Kabir's chest tightened. He knew what he should do. He was bigger than those boys. He was faster. He had a voice that could carry across a cricket field. All he had to do was walk over there, stand next to Pankaj, and say stop.

One word. Stop.

His feet did not move.

He told himself reasons. They might turn on him. They might take his tiffin box next. The teacher was probably coming. Someone else would handle it. The reasons stacked up like bricks, building a wall between him and the three steps he needed to take.

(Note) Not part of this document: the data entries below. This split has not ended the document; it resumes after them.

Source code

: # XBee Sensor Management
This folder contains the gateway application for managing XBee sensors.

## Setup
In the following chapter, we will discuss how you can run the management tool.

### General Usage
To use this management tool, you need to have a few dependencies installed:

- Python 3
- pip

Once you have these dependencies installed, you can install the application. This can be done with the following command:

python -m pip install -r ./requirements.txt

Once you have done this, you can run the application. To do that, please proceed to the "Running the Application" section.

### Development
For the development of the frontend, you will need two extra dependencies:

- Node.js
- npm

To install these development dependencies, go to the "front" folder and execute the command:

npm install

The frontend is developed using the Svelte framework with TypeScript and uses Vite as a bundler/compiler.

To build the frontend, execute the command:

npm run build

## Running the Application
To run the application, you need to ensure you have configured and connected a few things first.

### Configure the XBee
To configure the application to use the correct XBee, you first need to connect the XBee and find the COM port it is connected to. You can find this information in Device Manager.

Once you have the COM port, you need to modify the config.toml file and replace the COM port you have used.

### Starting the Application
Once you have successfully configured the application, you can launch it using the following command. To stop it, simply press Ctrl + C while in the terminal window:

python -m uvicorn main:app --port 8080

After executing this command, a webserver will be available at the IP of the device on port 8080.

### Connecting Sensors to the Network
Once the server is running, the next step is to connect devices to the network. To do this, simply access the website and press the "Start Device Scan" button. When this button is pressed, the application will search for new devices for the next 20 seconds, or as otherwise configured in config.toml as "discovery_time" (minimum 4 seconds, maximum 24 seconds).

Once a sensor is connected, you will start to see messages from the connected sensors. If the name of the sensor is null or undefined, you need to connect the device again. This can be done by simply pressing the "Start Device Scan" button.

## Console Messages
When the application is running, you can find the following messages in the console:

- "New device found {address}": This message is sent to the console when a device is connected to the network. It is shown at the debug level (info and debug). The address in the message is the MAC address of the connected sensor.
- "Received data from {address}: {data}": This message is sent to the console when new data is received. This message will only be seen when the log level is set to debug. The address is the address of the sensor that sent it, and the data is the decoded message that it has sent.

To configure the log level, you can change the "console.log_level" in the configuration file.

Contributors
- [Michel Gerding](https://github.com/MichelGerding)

The bell rang. The older boys dropped the tiffin box — it hit the ground, the lid popped off, rice and dal spilling into the dust — and walked away laughing. Pankaj knelt in the dirt, picking up grains of rice one by one, and did not look at anyone.

Kabir went back to class. He sat through geography and science and Hindi, and he could not hear a single word any teacher said, because there was a sound in his head that would not stop — the sound of the tiffin box hitting the ground.

That evening, at home, his mother asked why he was so quiet. He said he was tired. But he was not tired. He was carrying something heavier than tiredness. He was carrying the weight of a duty he had seen clearly and refused.

It followed him to bed. It was still there in the morning.

चिन्तनम्

Have you ever known the right thing to do and stayed quiet instead? What did that silence feel like afterward?